As someone raised with the influence of a successful marriage, but signed divorce papers in the parking lot of a nearby shopping center, I struggle to wrap my mind around this notion of marriage and happily ever after. I was born in the 80’s. My ideals of marriage come from two sources, teachings of my parents and Cinderella fantasies. I didn’t realize how out of touch I was with reality until my situation became prevalent.
The rapid increase of divorce in American society has me baffled. In a small way, I shake my head in shame that so many people played with the idea of marriage. On the other hand, I think that the traditional vow needs reconsidering. Who came up with those vows anyway? And I question why I chose to follow them. Was I really willing to stick with someone through better or worse, even if the worse stripped me of my pride? Was I really willing to stick with someone until death parted us, even if we fell out of touch? There were too many things that I had not considered realistically. And I see now that I conformed to someone’s ideal of the way things should be, rather than what fit my life.
I’m not sure what causes this shift in American statistics. Now that I have become a statistic, I wanted to find out. Am I part of the problem, or am I catering an evolving solution?
I remember trying to convince my father that he and his first wife would have made it through anything had they both been willing to live up to their vows. Oh how naive I was. He tried to explain to me that things are not always so easy or agreeable. Years later I remember his words as others question my situation.
It just so happens that my own marriage succumbed to adulterous activities. The actions were no different than the actions that happened in countless other marriages for centuries. Why did I feel the need to liberate myself from that situation? Why couldn’t I stick it out like the other couples who had gone through it? Was it because I was taught that I should look out for me first? Or was it something else that caused me to move forward?
I’m learning that ending a marriage is more painful due to marital stipulations added by MAN. My husband and I were guilty of going through with the union just the way that MAN intended it to be. I was ignorant to the history of marriage and to the reality of what I was walking in to. So I just completed my research on the history of marriage.
While doing research, I learned that ancient Rome had many influences on the marital sanction that I went through with my husband. It was the ideals of ancient Rome that formed boundaries in our marriage. They were the reason he gave me an engagement ring; because it was Rome that made it a symbolic figure (eternity) between a couple. It was also the influence of the Romans that we had a civil/religious ceremony to stamp our marriage.
Prior to 1545, European marriages were by mutual consent. The couple would merely promise to be married to one another and it was recognized. Sort of like me telling a guy that I’m serious about him.

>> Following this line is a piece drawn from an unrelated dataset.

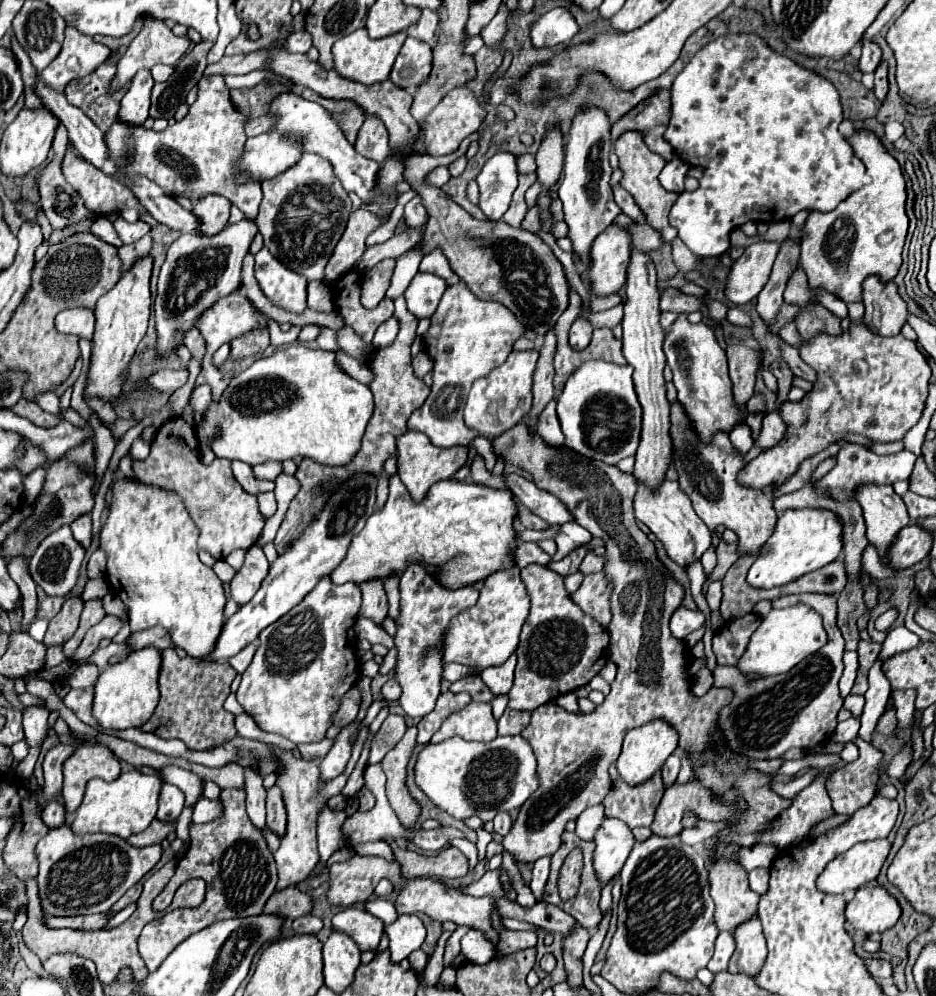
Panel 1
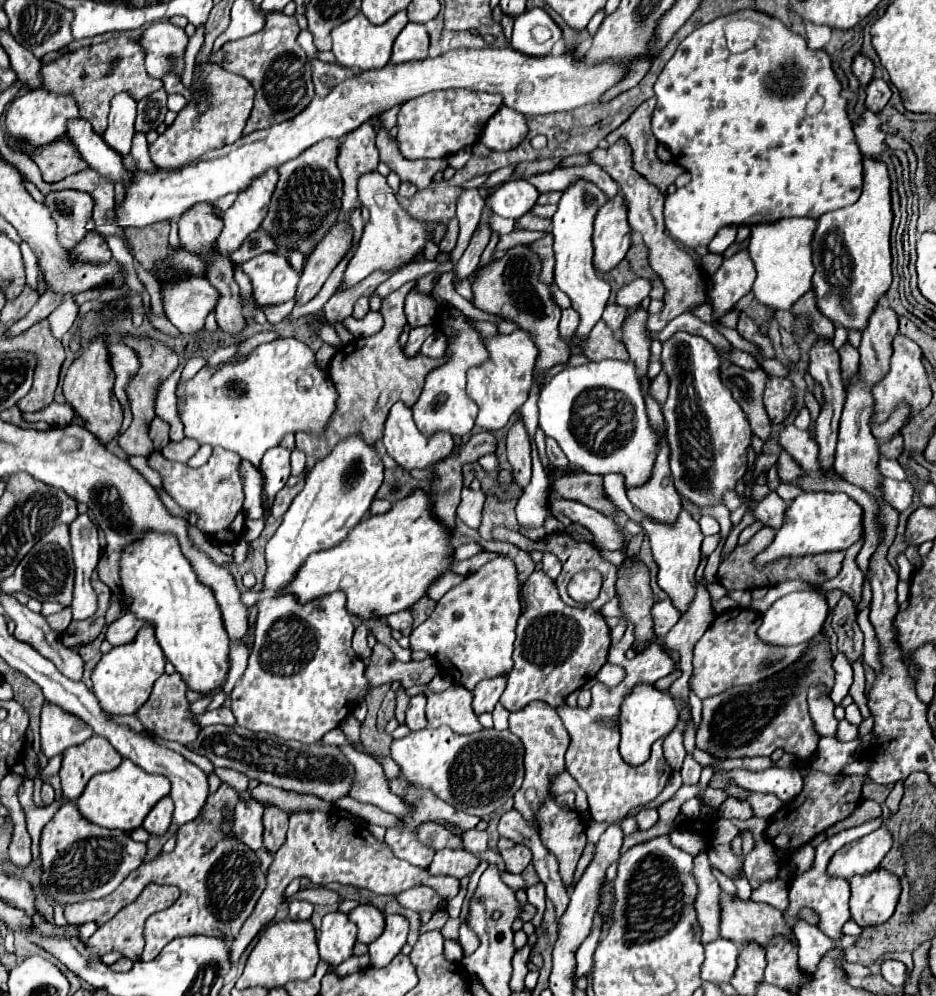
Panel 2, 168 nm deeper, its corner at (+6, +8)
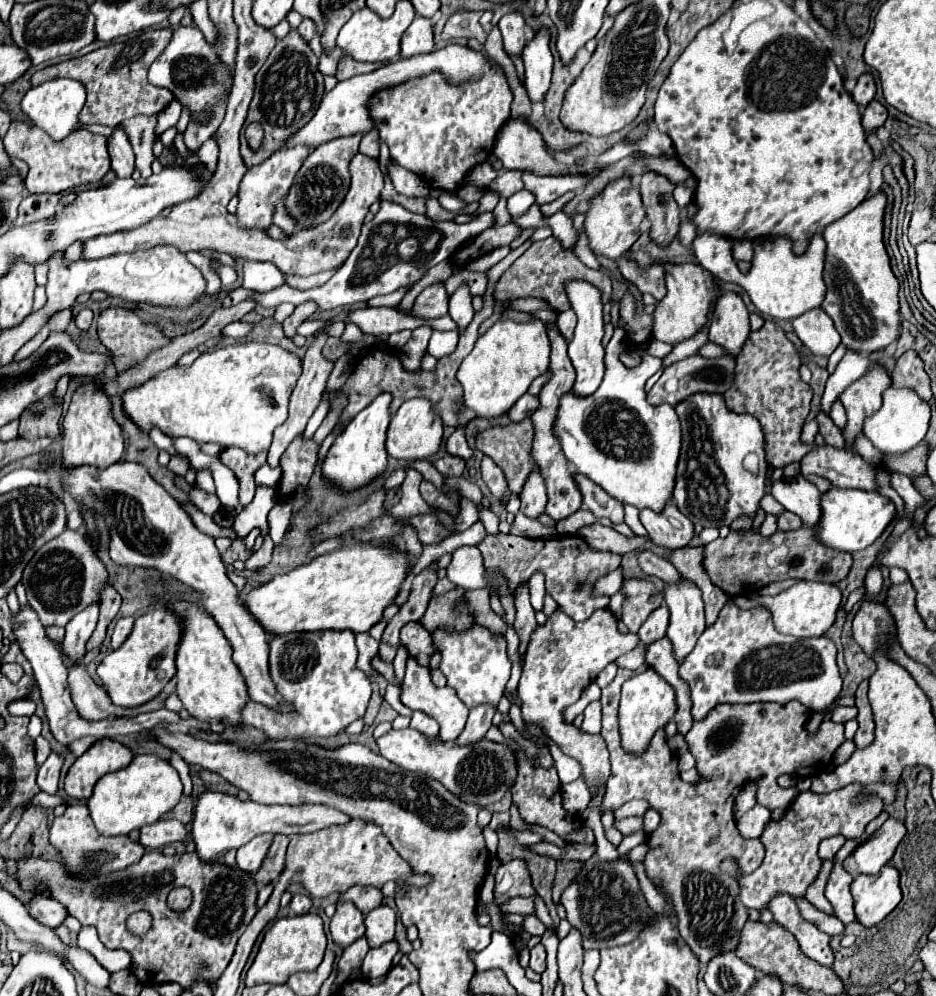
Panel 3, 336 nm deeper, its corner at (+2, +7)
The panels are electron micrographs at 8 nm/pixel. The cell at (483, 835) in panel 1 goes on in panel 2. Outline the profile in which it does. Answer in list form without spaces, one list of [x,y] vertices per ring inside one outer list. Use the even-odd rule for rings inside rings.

This verbal communication was accepted. Neither priests, nor witnesses had to be present for their sacred union. (This works perfect for me). It wasn’t until 1563 that the Council of Trent made the rule that marriages should be celebrated in the presence of a priest and at least two witnesses. (wth!) That explains the lady at the court standing in the room with my husband and I as we got married. She was the witness because the Council of Trent deemed it so. Not God (do you religious folk see where I’m going?). The Council’s decision was accepted by majority of Europe by the eighteenth century.
I know people get married for different reasons. My reason was to be with someone that I thought would love me mutually for the rest of my life. Looking back, with new understanding of the marital union, I think that I would have been just as happy living in my own spiritual union with my husband – without the boundaries society has set. Maybe marriage can be a series of short-term contracts (five years maximum). The idea of being with someone forever is a terrible idea.
Maybe if I were able to live freely with him as they did in 1545, I could have endured some of my marital blows, or it may have been easier for me to deal with our situation.
I am unsure if I will marry again, but if I do, it will be under MY terms. No promises of “for better or worse, or death do us part.” There are way too many factors waiting to mess that up. I want real talk with my next husband and a better understanding of what we are walking in to. No rules other than the rules we set.
I don’t know. Maybe I’ll look back on this one day and think that I was bitter and crazy for thinking this way. It’s all a mystery but definitely one that I appreciate for now.